Upfront

Fixing Dangerous Bridges

By: | September 15, 2013

Katie Kuehner-Hebert is a freelance writer based in California. She has more than two decades of journalism experience and expertise in financial writing. She can be reached at [email protected].

R9-15-13p10_Upfront.inddThe plunge of three people into icy waters after a bridge collapsed in Washington state last month was a wake-up call to the country’s public entities.

While costly infrastructure investments typically fall within the purview of the political decision-making bodies, many public sector risk managers work with engineers and regulatory authorities to establish priorities for bridge maintenance, said Ron Graybeal, managing director, national public sector practice leader at Beecher Carlson in Portland, Ore.

Risk managers are also involved in risk finance options, which include totally self-insuring, placing insurance, or a combination of the two, he said.

“We suggest that our customers insure higher excess limit layers to help fund for catastrophic events,” Graybeal said.

The events of May 23 could have been catastrophic, when a truck carrying an oversized load smashed into a steel-truss bridge on Interstate 5, roughly halfway between Seattle and Vancouver, Canada.

That caused the bridge to fail and hurled two cars and three people into the icy Skagit River.
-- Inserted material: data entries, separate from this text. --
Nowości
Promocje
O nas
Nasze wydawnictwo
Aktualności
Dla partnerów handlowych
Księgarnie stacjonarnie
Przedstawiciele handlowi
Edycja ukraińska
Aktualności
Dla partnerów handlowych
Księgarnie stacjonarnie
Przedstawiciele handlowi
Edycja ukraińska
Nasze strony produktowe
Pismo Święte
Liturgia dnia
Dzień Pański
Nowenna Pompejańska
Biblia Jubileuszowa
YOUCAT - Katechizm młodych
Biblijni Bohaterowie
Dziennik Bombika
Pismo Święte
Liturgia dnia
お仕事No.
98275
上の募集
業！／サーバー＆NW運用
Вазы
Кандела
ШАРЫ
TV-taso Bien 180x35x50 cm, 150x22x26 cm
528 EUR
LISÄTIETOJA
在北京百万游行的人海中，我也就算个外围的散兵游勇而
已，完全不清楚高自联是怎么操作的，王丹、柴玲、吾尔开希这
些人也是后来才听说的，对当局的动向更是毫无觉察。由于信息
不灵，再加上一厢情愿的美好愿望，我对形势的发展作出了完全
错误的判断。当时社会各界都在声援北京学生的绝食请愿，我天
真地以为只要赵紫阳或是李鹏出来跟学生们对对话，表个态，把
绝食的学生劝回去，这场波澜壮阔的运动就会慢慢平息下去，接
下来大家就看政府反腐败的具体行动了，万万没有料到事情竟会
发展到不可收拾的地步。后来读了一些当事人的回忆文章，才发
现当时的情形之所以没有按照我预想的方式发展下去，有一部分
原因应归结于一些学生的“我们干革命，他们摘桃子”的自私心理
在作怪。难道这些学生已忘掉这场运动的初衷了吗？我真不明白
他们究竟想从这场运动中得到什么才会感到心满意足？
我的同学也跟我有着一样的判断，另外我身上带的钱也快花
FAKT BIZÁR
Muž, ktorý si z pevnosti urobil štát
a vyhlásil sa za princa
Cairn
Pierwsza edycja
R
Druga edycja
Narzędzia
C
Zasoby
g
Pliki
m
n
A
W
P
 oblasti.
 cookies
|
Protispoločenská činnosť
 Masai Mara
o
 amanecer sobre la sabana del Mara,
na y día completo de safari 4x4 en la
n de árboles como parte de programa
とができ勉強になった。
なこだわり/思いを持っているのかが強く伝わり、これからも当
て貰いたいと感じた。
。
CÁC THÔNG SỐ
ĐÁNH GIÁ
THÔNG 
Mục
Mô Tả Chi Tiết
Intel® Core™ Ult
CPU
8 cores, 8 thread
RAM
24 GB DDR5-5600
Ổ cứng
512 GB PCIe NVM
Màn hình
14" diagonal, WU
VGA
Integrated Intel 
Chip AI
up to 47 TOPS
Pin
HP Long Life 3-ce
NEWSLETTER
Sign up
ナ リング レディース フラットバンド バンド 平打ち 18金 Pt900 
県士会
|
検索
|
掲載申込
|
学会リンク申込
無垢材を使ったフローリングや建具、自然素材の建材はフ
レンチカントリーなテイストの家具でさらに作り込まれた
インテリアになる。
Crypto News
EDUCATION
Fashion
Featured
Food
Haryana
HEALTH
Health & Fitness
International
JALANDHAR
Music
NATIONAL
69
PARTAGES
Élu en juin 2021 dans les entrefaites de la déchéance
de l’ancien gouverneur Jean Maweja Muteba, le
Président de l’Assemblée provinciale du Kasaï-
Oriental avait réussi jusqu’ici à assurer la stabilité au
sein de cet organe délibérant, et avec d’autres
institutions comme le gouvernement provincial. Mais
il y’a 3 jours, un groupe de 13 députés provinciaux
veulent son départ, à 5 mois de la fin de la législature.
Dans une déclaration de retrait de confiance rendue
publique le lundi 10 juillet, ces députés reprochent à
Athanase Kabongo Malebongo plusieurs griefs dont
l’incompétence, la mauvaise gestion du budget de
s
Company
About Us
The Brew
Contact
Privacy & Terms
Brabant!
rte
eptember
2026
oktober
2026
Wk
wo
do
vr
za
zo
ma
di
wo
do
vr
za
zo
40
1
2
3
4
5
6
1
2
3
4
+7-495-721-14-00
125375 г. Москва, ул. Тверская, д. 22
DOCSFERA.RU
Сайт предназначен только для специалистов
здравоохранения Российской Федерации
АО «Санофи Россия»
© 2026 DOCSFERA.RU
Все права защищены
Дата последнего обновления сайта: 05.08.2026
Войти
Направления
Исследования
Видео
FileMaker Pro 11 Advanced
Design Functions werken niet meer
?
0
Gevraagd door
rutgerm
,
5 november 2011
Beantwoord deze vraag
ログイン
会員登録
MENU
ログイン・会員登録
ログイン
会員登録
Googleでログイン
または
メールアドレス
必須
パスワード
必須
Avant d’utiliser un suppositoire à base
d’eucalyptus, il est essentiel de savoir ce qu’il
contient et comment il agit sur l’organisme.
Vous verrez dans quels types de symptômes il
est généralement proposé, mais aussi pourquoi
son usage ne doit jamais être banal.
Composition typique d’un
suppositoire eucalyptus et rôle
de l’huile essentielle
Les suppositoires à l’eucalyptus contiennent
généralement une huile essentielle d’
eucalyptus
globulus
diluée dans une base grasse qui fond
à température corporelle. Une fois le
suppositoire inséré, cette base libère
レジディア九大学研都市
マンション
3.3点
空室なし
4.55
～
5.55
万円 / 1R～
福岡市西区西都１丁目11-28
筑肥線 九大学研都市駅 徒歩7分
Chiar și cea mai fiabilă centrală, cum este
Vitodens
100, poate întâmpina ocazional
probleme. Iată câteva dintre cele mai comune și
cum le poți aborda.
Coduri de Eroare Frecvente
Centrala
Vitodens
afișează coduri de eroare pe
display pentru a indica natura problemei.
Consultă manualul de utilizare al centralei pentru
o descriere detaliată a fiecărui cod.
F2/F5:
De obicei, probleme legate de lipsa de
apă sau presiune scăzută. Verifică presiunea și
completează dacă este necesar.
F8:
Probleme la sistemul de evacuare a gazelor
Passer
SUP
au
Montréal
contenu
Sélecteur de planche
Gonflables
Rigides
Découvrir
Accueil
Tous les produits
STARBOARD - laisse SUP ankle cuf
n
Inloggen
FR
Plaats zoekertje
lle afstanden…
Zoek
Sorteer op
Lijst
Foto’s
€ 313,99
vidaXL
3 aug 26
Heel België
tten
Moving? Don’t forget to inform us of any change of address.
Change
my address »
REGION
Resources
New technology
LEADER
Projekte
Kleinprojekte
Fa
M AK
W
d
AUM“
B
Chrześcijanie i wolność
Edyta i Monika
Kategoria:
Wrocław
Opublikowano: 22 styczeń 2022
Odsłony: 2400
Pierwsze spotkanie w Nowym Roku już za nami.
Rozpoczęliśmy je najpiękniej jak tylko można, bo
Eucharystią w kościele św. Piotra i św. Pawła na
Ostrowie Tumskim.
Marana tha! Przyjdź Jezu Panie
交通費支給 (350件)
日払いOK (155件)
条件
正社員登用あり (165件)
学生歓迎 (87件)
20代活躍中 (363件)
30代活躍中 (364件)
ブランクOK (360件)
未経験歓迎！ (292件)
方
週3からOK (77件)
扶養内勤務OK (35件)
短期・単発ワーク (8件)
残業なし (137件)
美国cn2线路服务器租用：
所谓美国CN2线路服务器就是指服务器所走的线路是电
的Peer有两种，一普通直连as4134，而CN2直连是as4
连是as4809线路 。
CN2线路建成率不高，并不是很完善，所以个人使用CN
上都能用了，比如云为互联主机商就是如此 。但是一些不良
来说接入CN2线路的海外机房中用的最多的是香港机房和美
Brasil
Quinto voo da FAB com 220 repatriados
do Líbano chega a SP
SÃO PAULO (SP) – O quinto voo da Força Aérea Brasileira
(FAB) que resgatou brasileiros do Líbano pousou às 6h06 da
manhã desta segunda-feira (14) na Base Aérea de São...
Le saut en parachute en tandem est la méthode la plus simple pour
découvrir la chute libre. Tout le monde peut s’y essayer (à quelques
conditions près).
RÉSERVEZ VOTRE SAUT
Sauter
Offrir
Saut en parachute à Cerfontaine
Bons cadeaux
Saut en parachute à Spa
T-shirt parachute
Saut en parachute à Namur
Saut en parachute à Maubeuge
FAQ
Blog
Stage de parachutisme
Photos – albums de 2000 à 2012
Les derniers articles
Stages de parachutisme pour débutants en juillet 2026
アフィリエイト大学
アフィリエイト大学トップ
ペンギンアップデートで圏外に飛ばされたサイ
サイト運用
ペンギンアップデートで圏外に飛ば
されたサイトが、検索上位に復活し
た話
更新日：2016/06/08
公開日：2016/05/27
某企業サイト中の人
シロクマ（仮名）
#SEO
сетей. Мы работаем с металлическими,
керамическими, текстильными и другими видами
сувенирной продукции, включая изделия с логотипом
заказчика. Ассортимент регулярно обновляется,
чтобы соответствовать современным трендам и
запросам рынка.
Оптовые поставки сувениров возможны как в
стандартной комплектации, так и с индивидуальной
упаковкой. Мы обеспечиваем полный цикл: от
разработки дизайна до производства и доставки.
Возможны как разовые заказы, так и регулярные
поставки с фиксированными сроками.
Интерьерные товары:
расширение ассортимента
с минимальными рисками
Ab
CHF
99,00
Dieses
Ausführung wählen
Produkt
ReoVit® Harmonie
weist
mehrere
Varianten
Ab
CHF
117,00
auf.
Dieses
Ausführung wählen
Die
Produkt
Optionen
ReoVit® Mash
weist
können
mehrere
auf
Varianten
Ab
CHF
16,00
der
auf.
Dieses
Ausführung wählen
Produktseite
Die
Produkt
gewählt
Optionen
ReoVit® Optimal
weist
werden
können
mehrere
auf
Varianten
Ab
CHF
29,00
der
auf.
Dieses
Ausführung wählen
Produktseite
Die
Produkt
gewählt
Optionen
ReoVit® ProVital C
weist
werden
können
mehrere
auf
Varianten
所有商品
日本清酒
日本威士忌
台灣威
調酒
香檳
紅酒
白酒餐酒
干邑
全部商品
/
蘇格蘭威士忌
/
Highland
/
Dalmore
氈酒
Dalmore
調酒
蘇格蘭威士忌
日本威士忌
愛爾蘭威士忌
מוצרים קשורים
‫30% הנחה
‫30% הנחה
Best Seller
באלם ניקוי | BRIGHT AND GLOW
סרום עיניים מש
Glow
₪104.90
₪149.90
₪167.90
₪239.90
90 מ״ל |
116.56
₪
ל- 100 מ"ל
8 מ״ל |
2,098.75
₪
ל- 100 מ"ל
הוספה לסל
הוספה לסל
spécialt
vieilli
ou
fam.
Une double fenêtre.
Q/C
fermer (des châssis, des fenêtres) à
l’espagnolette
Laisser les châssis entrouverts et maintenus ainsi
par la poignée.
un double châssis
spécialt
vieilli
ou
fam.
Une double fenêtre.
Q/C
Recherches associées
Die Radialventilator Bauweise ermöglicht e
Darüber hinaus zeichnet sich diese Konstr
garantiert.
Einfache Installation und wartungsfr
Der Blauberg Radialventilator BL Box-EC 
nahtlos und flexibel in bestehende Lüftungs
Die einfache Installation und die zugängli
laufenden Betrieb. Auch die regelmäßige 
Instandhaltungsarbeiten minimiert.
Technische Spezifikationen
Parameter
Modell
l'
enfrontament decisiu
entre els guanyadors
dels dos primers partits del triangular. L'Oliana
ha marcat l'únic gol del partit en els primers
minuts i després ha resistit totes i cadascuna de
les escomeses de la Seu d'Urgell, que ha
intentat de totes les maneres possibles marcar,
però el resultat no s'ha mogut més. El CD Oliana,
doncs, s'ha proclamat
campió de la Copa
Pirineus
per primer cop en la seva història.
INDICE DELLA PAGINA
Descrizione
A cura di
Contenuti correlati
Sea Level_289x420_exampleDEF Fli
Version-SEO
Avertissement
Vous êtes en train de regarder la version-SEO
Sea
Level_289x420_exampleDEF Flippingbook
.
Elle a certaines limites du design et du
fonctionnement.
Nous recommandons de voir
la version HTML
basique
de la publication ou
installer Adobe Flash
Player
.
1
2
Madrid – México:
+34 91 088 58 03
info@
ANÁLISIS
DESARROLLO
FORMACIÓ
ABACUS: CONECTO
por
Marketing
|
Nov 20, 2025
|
While one woman was knocked unconscious, paramedics were able to rescue her, her husband and the driver of the second vehicle.

According to the American Society of Civil Engineers’ 2013 Report Card for America’s Infrastructure, more than 200 million trips are taken every day across deficient bridges in the nation’s 102 largest metropolitan regions.

The bridge, built in 1955, had a “sufficiency rating” of 57.4 out of 100 on the National Bridge Inventory Database. It was classified as “functionally obsolete,” meaning it no longer met current standards.

Kent LaRose, a principal bridge engineer at Morrison Hershfield in Burnaby, B.C., said that most functionally obsolete bridges do not have design flaws, as most were built between the 1950s and 1970s using state-of-the-art practices at that time.

Rather, he said, the problem is they are light structures without a lot of redundancy, so if they lose a key piece of support they are susceptible to collapse.

Even worse are the one in nine bridges that are classified as “structurally deficient,” which means that the structure has one or more structural defects that need attention.

According to the American Society of Civil Engineers’ 2013 Report Card for America’s Infrastructure, more than 200 million trips are taken every day across deficient bridges in the nation’s 102 largest metropolitan regions.

Public entities need to spend time identifying where these structures are in the transportation network, because they might be in areas where there are no other adequate roads to divert traffic to if they fail,” LaRose said

The Federal Highway Administration has put a price tag of $76 billion to eliminate the backlog of deficient-bridge projects by 2028. Complicating the problem is the fact that the federal Highway Trust Fund will be bankrupt by the end of 2014, according to the Congressional Budget Office.

ASCE has recommended increasing investment in maintaining and modernizing bridges by $8 billion per year — at all levels of government — to eliminate the bridge project backlog.

Priorities for fixing unsound bridges should be those designated for use during national disasters, for emergency response and for use by the military, LaRose said.

Casey Dinges, senior managing director of ASCE in Washington, D.C., said he is “guardedly optimistic” that Congress will vote to increase investment in the trust fund, an action that has been vocally supported by President Barack Obama, who has publicly cited ASCE’s report.

At issue is whether to increase the federal gasoline tax, currently at 18.4 cents. It has been widely speculated that Congress might opt to restructure the tax so that wholesalers pay it instead of drivers at the pump, Dinges says.

“If this is what they feel like they have to do to get the necessary infrastructure bill to pass, then it needs to happen,” he said.

Graybeal said that “most major property carriers are reluctant to insure these bridges, but there are select carriers who do provide coverage on a ‘loss limit’ basis. Any risk transfer program for bridges is going to have sizable deductibles.”

To obtain proper coverage — i.e., “replacement cost” or “stated amount” — the first issue is valuation of the bridges themselves, he said.

That process can be difficult, as values need to be determined on a linear-foot basis and it can be expensive to get an appraisal. However, carriers will accept cost estimates from in-house engineers, and many county and state governments have employed engineers who can perform linear-foot cost estimates.